According to a press
release from the Personal Data Protection Commission (PDPC) of Singapore,
the country has become the sixth APEC (Asia-Pacific Economic Cooperation)
economy to participate in the Cross-Border Privacy Rules System (CBPR) alongside USA, Mexico, Canada, Japan and
the Republic of Korea. Singapore has also become the second APEC economy to
participate in the Privacy
Recognition for Processors (PRP) System alongside USA.
Singapore submitted a Notice of Intent on 26 July 2017 to
participate in the APEC CBPR and PRP systems. With approval from the APEC Joint
Oversight Panel, on 20 February 2018, Singapore joined the PRP system.
CBPR applies to data controllers, which include
organisations that control the collection, holding, processing, or use of data.

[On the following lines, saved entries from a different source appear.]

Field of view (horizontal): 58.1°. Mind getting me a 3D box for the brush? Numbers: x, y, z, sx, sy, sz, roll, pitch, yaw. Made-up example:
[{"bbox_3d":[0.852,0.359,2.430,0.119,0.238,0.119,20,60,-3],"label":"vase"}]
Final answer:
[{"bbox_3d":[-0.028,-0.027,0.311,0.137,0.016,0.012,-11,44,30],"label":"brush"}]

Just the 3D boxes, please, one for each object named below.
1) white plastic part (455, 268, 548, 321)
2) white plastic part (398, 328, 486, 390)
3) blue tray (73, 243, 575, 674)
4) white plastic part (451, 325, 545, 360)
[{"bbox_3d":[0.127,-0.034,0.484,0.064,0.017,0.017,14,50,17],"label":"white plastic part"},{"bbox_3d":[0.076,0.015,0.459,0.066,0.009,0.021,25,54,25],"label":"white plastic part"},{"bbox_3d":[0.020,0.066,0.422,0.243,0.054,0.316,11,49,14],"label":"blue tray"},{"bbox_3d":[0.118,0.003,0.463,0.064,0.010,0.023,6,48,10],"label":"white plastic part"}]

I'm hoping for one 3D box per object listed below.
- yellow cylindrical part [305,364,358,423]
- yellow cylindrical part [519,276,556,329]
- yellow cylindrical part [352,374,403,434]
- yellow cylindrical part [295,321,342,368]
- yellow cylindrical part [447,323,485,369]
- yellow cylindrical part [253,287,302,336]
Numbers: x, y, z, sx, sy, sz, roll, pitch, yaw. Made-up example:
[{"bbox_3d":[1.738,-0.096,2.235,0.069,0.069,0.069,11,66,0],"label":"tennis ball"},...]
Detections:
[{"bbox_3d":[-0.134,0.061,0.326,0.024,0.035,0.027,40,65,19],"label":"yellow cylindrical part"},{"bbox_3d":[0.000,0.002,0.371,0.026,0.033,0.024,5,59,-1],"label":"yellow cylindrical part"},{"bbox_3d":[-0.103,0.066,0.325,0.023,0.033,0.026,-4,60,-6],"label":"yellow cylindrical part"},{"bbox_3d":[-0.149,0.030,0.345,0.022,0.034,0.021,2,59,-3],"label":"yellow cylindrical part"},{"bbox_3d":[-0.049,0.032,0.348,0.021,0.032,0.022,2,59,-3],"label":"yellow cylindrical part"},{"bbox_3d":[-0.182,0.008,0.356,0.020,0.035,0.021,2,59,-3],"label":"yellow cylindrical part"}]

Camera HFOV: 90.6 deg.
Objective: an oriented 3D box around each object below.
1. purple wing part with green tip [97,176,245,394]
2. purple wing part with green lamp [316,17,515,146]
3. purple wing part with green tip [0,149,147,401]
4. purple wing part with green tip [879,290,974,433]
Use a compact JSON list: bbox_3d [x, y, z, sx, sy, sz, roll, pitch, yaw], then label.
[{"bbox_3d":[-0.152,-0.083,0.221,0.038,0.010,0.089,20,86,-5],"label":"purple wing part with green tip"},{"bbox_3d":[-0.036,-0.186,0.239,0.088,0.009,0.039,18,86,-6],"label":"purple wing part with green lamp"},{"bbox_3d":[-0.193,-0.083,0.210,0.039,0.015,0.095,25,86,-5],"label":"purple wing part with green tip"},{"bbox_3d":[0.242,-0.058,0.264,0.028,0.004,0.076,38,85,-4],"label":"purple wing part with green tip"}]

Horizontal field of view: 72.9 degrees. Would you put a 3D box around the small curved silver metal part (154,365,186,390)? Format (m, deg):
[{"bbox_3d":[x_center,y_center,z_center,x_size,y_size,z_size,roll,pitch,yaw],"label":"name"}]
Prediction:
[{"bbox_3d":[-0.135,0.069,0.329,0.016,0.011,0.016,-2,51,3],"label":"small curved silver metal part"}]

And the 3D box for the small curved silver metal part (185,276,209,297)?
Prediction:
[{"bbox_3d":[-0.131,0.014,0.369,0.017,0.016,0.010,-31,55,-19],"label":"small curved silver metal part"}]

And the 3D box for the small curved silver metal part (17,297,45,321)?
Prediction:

PRP applies to data processors, which include organisations that process data
on behalf of other organisations at their instruction. Together, the CPBR and
PRP systems establish a harmonised set of data protection standards across the
These multilateral certification mechanisms require
organisations to develop and implement data protection policies consistent with
the APEC Privacy Framework. These will facilitate data transfers
for certified organisations across participating economies, while upholding
data protection standards. This is of critical importance for the digital
economy, as digital services can easily scale regionally if not globally, and data-related
economic activities are often cross-border.
PDPC is in the process of developing a certification scheme for
organisations, which would incorporate CBPR and PRP standards. The scheme is
expected to be implemented by end-2018. Once the scheme is in place, organisations
can apply and be certified, enabling them to exchange personal data with other certified
organisations in participating APEC economies much more seamlessly. At the same
time, consumers can be assured that the cross-border transfer of their personal
data will be subject to high standards of data protection.
CBPR was developed by APEC economies with input and
assistance from industry and civil society to build consumer, business and
regulator trust in cross border flows of personal information. The policies and
practices of the participating businesses must be assessed as compliant with
the program requirements of the APEC CBPR System by an Accountability Agent (an
independent APEC CBPR system recognised public or private sector entity) and be
enforceable by law.
Recognising that the APEC Privacy Framework and CBPR are
only applicable to personal information controllers, economies in the APEC Data
Privacy Subgroup, developed the PRP system. In the development of the PRP
System, three considerations were identified: 1) controllers should be able to
identify qualified and accountable processors able to implement a controller’s
privacy obligations related to the processing of personal information; 2)
processors should be able to demonstrate their ability to provide effective
implementation of a controller’s privacy requirements; and 3) the PRP System
should assist small and medium-sized enterprises not known outside of their
economy to become part of a global data processing network.